Russia does not rule out new sanctions against Iran, the Kremlin spokeswoman said Tuesday amid mounting Western pressure for fresh sanctions against the Islamic state.
"The international community should be convinced that Iran's nuclear program is of a civilian nature, but in case these commitments are not fulfilled, no one can rule out the use of [additional] sanctions," spokeswoman Natalya Timakova said.
Iran was among the topics during Medvedev's meeting with Israeli Prime Minister Benjamin Netanyahu in Moscow on Monday. Netanyahu said before meeting Medvedev he would urge the Russian leader to support tough sanctions against Iran.
"Russia still believes Iran should cooperate with the IAEA and other countries more actively and broadly, providing information on its nuclear program," Timakova said.
Iran's recent move to begin enriching uranium to 20% drew stinging criticism from the West. U.S. President Barack Obama said last week Washington and its allies would begin drafting "significant" new sanctions against Tehran. Russia, a veto-wielding member of the U.N. Security Council, has a decisive say in the issue.

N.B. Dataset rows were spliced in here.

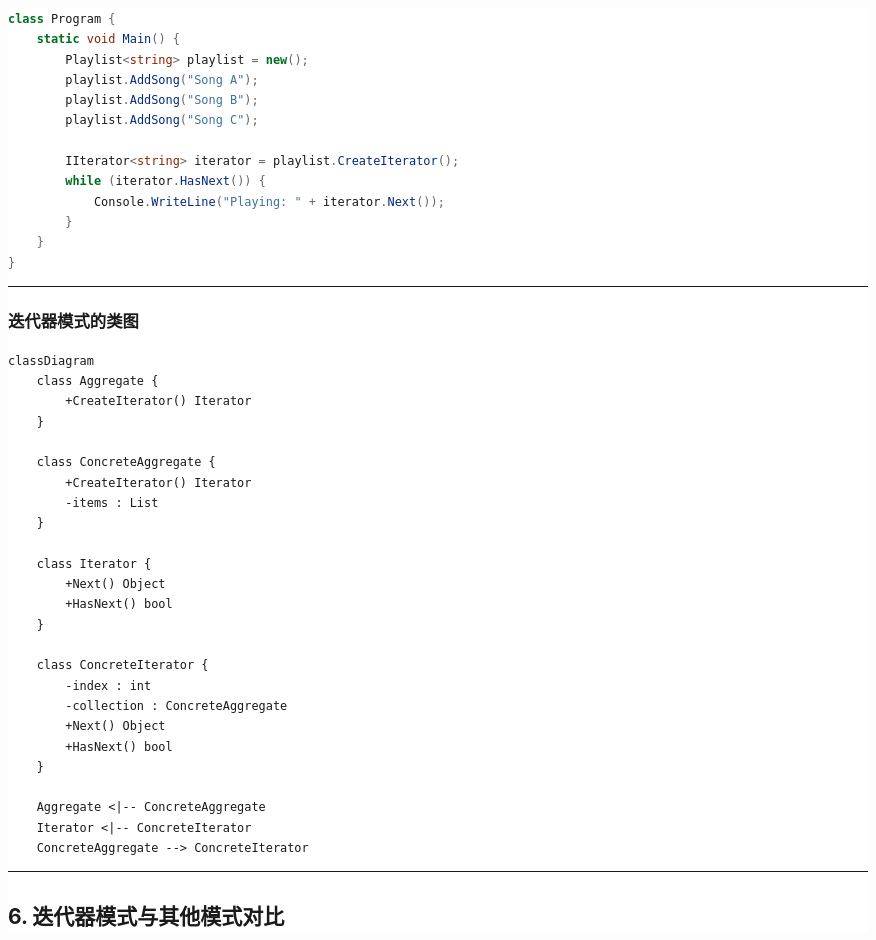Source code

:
 ```csharp
class Program {
    static void Main() {
        Playlist<string> playlist = new();
        playlist.AddSong("Song A");
        playlist.AddSong("Song B");
        playlist.AddSong("Song C");

        IIterator<string> iterator = playlist.CreateIterator();
        while (iterator.HasNext()) {
            Console.WriteLine("Playing: " + iterator.Next());
        }
    }
}
```

----------

### 迭代器模式的类图

```mermaid
classDiagram
    class Aggregate {
        +CreateIterator() Iterator
    }

    class ConcreteAggregate {
        +CreateIterator() Iterator
        -items : List
    }

    class Iterator {
        +Next() Object
        +HasNext() bool
    }

    class ConcreteIterator {
        -index : int
        -collection : ConcreteAggregate
        +Next() Object
        +HasNext() bool
    }

    Aggregate <|-- ConcreteAggregate
    Iterator <|-- ConcreteIterator
    ConcreteAggregate --> ConcreteIterator
```

----------

## 6. 迭代器模式与其他模式对比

Western powers fear Iran's nuclear program is aimed at building nuclear weapons, while Tehran insists it needs enriched uranium for civilian power generation.
The Islamic republic's Fars news agency said Tuesday Iranian Foreign Minister Manouchehr Mottaki blamed Washington for the surge of instability in the Middle East. The statement came as an apparent response to U.S. Secretary of State Hilary Clinton's condemnation on Monday of Iranian internal policies.
"They [the U.S. authorities] have been captured by their own military doctrine, and have actually ignored the real situation in the region," the Iranian foreign minister was quoted by the news agency as saying.
Iran's ISNA news agency quoted on Tuesday Mottaki as saying that reports on Iranian nuclear chief Ali Akbar Salehi's earlier statement on "new offers" made to Iran by the United States, France and Russia were incorrect and surfaced due to a flawed translation.
Col. Gen. Leonid Ivashov, the president of Russia's Academy of Geopolitical Problems, said Tuesday the United States and Israel could deliver a strike on Iran.
"The agenda includes a strike on Iran which is now very likely on the part of the United States and Israel, but much will depend on the positions of Russia and China," he told journalists.